Q: Last year, you launched this package of initiatives that has come to be called the Force of the Future, very ambitious in scope. This year, maybe we're seeing the limits of what can be accomplished within your tenure.

Brad Carson's stepping down, does that have anything -- have you had to scale back your expectations?

SEC. CARTER: No, no. The Force of the Future is full speed ahead. I respect Undersecretary Carson's decision not to pursue confirmation, but he and his office have done excellent work with respect to the Force of the Future. I'm completely committed to the Force of the Future.

It is a necessity for sustaining the quality of the all-volunteer force in the future, and that is whether it deals with making sure that our military is able to attract the very best, whether we give them all the skills that are necessary to be the best in the modern world, where we borrow as appropriate from the private sector techniques in talent management and so forth that are appropriate to the profession of arms but that are fully modern, that we do things like our -- like adjust maternity and paternity leave so that we can continue to retain families of child-bearing age or people who are thinking about having families, and we want to, where it's possible, to make it possible for them to stay with us after 10 -- let's say, 10 years of investment by us. We don't want to lose them at that point.

And so if a family is something important to them, can we -- without getting in the way of readiness -- make that possible, we should be thinking about that kind of thing. So those are the things we've done so far in Force of the Future. There's much more to come. And it will continue because it has to continue. It has a logic that goes -- that is quite clear. So it's full speed ahead on Force of the Future.

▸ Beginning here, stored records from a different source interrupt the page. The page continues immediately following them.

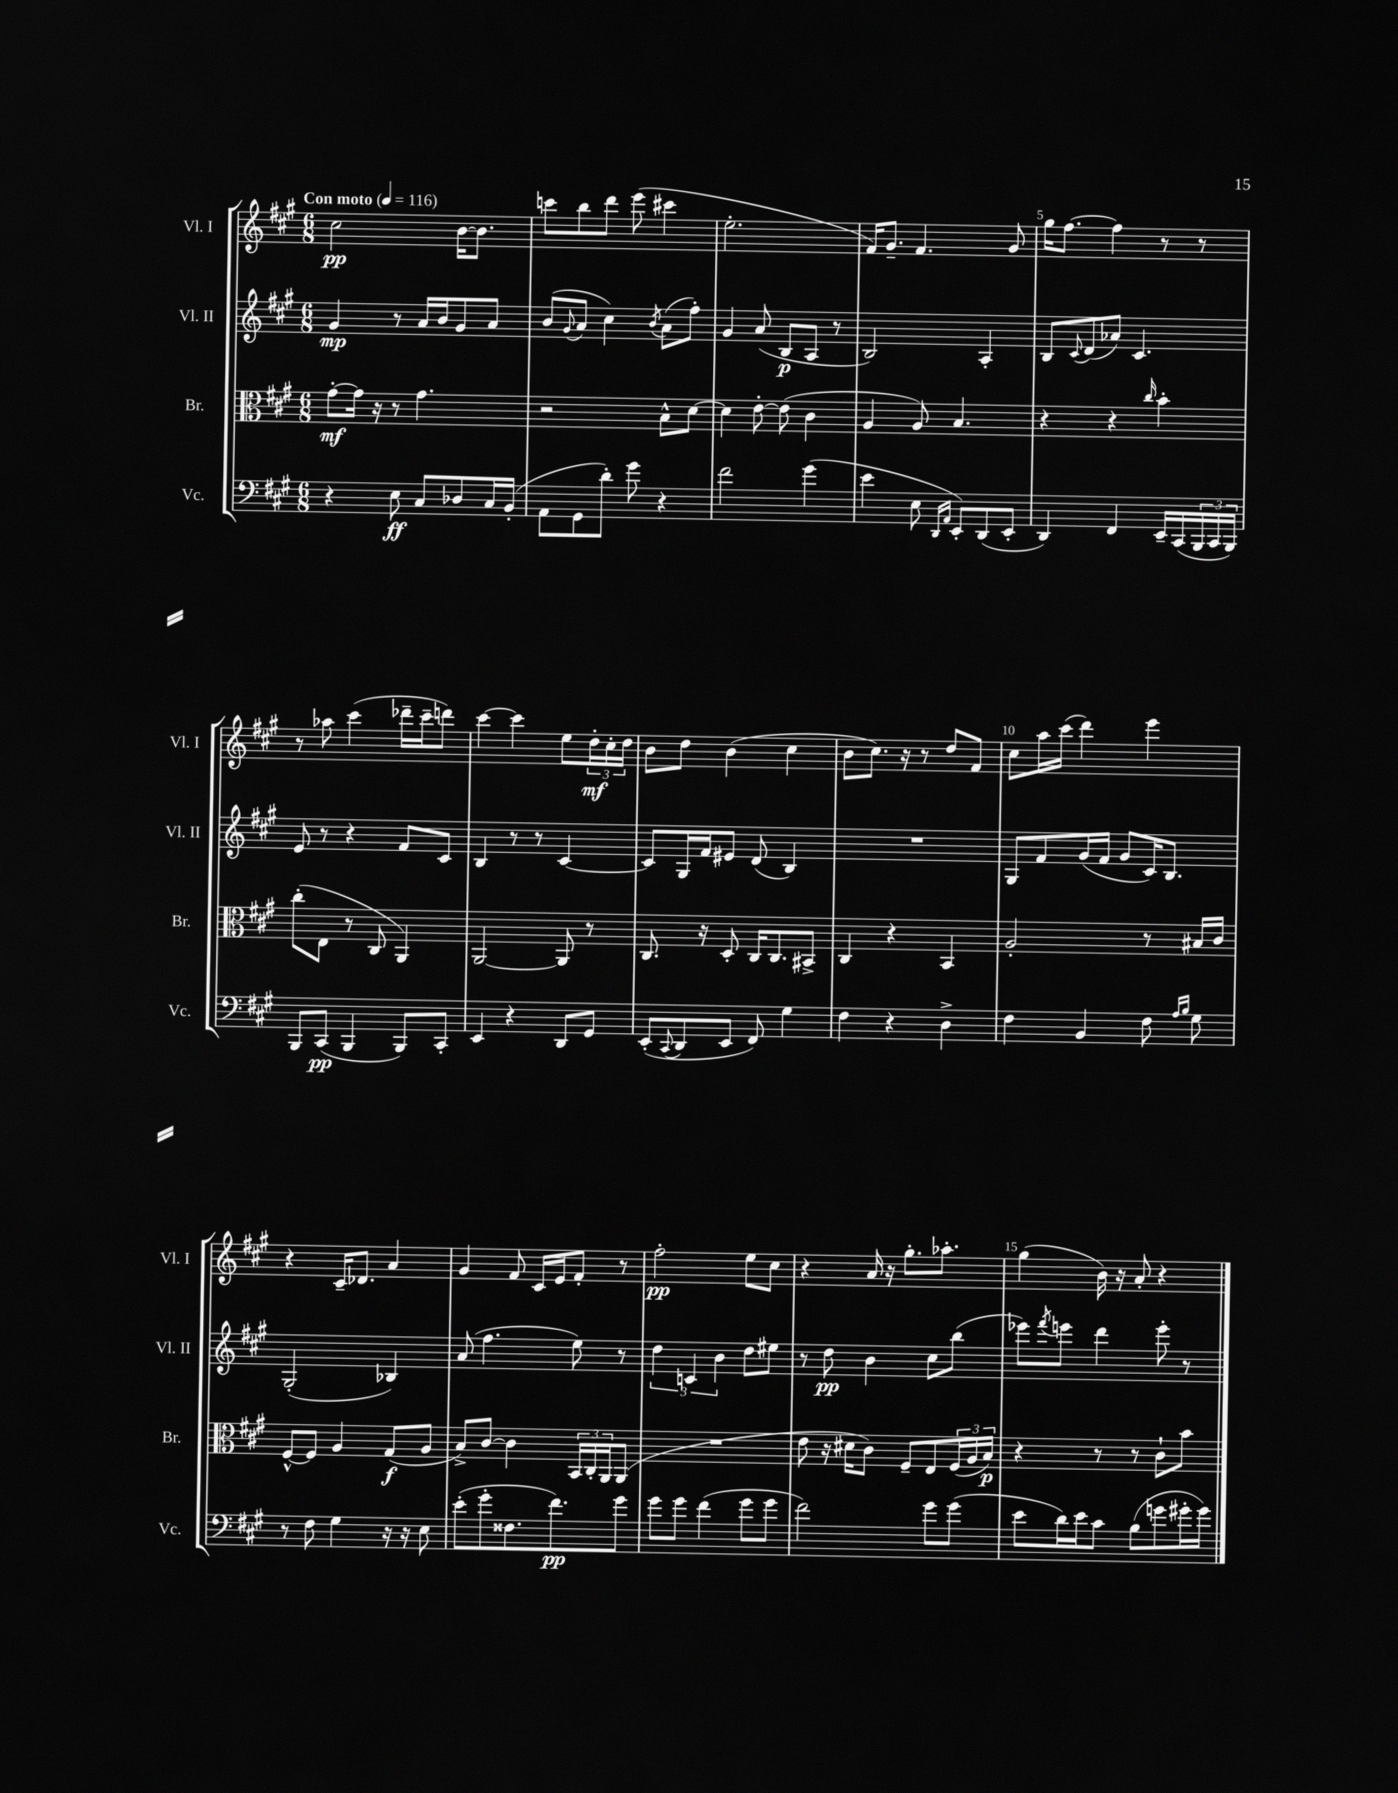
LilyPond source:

<<
\new StaffGroup <<
\new Staff = "s0" \with { instrumentName = "Vl. I" shortInstrumentName = "Vl. I" } {
    \clef treble \key a \major \numericTimeSignature \time 6/8 \tempo "Con moto" 4 = 116
    cis''2\pp b'16~ b'8. |
    c'''8 b''8 d'''8 e'''8( cis'''4 |
    e''2.-. |
    fis'16) gis'8.-- fis'4. gis'8 |
    gis''16 fis''8.~ fis''4 r8 r8 |
    r8 aes''8 cis'''4( des'''16-- cis'''16-- d'''8) |
    cis'''4~ cis'''4 e''8 \tuplet 3/2 { d''16-.\mf cis''16-. d''16 } |
    b'8 d''8 b'4( cis''4 |
    b'8 cis''8.) r16 r8 d''8 fis'8 |
    cis''8 a''16 cis'''16( d'''4) e'''4 |
    r4 cis'16-- des'8. a'4 |
    gis'4 fis'8 cis'16 e'16 fis'8-. r8 |
    fis''2-.\pp e''8 cis''8 |
    r4 a'16 r16 gis''8.-. aes''8.-. |
    gis''4( b'16) r16 a'8-. r4 \bar "|." |
}
\new Staff = "s1" \with { instrumentName = "Vl. II" shortInstrumentName = "Vl. II" } {
    \clef treble \key a \major \numericTimeSignature \time 6/8
    gis'4\mp r8 a'16 b'16 gis'8 a'8 |
    b'8( \appoggiatura { gis'8 } a'8 cis''4) \acciaccatura { b'8 } a'8( fis''8-.) |
    gis'4 a'8( b8\p a8 r8 |
    b2) a4-. |
    b8 \appoggiatura { cis'8 } d'8( aes'8) cis'4. |
    e'8 r8 r4 fis'8 cis'8 |
    b4 r8 r8 cis'4~ |
    cis'8 gis16 fis'16 eis'8 d'8( b4) |
    R2. |
    gis8 fis'8 gis'16( fis'16 gis'8 cis'16) b8. |
    gis2-.( bes4) |
    a'8( fis''4. e''8) r8 |
    \tuplet 3/2 { d''4 c'4 b'4 } d''8 eis''8 |
    r8 d''8\pp b'4 cis''8 b''8( |
    ees'''8) \acciaccatura { fis'''8 } e'''8 d'''4 e'''8-. r8 \bar "|." |
}
\new Staff = "s2" \with { instrumentName = "Br." shortInstrumentName = "Br." } {
    \clef alto \key a \major \numericTimeSignature \time 6/8
    gis'8~-.\mf gis'16 r16 r8 gis'4. |
    r2 b8-^ d'8~ |
    d'4 e'8~-. e'8( cis'4 |
    a4 a8) b4. |
    r4 r4 \grace { cis''16 } b'4-. |
    cis''8-.( e8 r8 cis8 a,4) |
    a,2~ a,8 r8 |
    cis8. r16 d8-. cis16 cis8. bis,8-> |
    cis4 r4 b,4 |
    a2-. r8 bis16 cis'16 |
    fis8~-^ fis8 a4 gis8\f( a8 |
    b8->) cis'8~ cis'4 \tuplet 3/2 { b,16 cis16-. a,16 } a,8( |
    R2. |
    e'8 r16 dis'16 cis'8) fis8-- e8 \tuplet 3/2 { fis16( a16 b16\p) } |
    r4 r8 r8 cis'8-! b'8 \bar "|." |
}
\new Staff = "s3" \with { instrumentName = "Vc." shortInstrumentName = "Vc." } {
    \clef bass \key a \major \numericTimeSignature \time 6/8
    r4 e8\ff cis8 des8 cis16 b,16-.( |
    a,8 gis,8 d'8-.) gis'8 r4 |
    fis'2 gis'4( |
    e'4 e8 \grace { d,16 a,16 } e,8-.) d,8( e,8-. |
    d,4) fis,4 e,16-- cis,16( \tuplet 3/2 { b,,16 cis,16 b,,16) } |
    b,,8 cis,8\pp( b,,4 b,,8) cis,8-. |
    e,4 r4 d,8 gis,8 |
    e,8-.( \appoggiatura { cis,8 } d,8 e,8 fis,8) gis4 |
    fis4 r4 d4-> |
    fis4 b,4 fis8 \grace { a16 b16 } gis8 |
    r8 fis8 gis4 r16 r16 e8 |
    e'8-.( gis'8-. fisis8. fis'8.\pp) gis'8 |
    gis'8 gis'8 fis'4( gis'8 gis'8 |
    fis'2) gis'8 gis'8( |
    e'8 d'16) e'16 cis'8 b8( g'8 gis'16-. gis'16) \bar "|." |
}
>>
>>
\layout { \context { \Score \override BarNumber.break-visibility = ##(#f #t #t) barNumberVisibility = #(every-nth-bar-number-visible 5) } }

STAFF: (inaudible) you get the last word.

Q: Excuse me. Well on that note, you know, how do you -- you know, how do you go full speed ahead? How does -- how does -- sorry.

STAFF: (inaudible) last year, the last year of your tenure?

Q: Exactly. You know, how do you push these through, you know, as, you know, a new president comes in and -- eventually and --

SEC. CARTER: Well, I mean, I think when we're -- when we're doing something that clearly makes good sense for the country and we've shown the way and we've articulated and explained why it makes sense and everybody in the department knows that it makes sense, I'm confident those things will stick because they clearly will make a better military and they have logic and support.

Q: Is it -- oh.

Q: Is there -- just briefly, is there a consensus in the department about some of those final issues on Force of the Future, like the -- things affecting promotion and up-and-out and those sorts of things? Is there a consensus within the department?

SEC. CARTER: Well, there is about some parts of them. And -- but we're still exploring others. And so people are still learning. That's what I would say about these things.

These are things that are complicated things and -- when it comes to the management of people, and so sometimes -- so we really are very careful to think things through with all the services and all the chiefs and look at our analyses, look at our surveys, see if we have a basis for things. Where we're not sure, we might try something and see how it works and then follow the evidence where that leads.

So it's important to act with resolve and not wait, but it's also important to do it thoughtfully. And everything this department does, it does thoughtfully. That's one of the reasons why I'm proud to be associated with it.

STAFF: All right. (inaudible) we've got to go.

Q: Great. Thanks.

STAFF: Okay, thanks.

Q: Thank you, sir.

SEC. CARTER: Good. Thanks, guys. Thanks for being with us.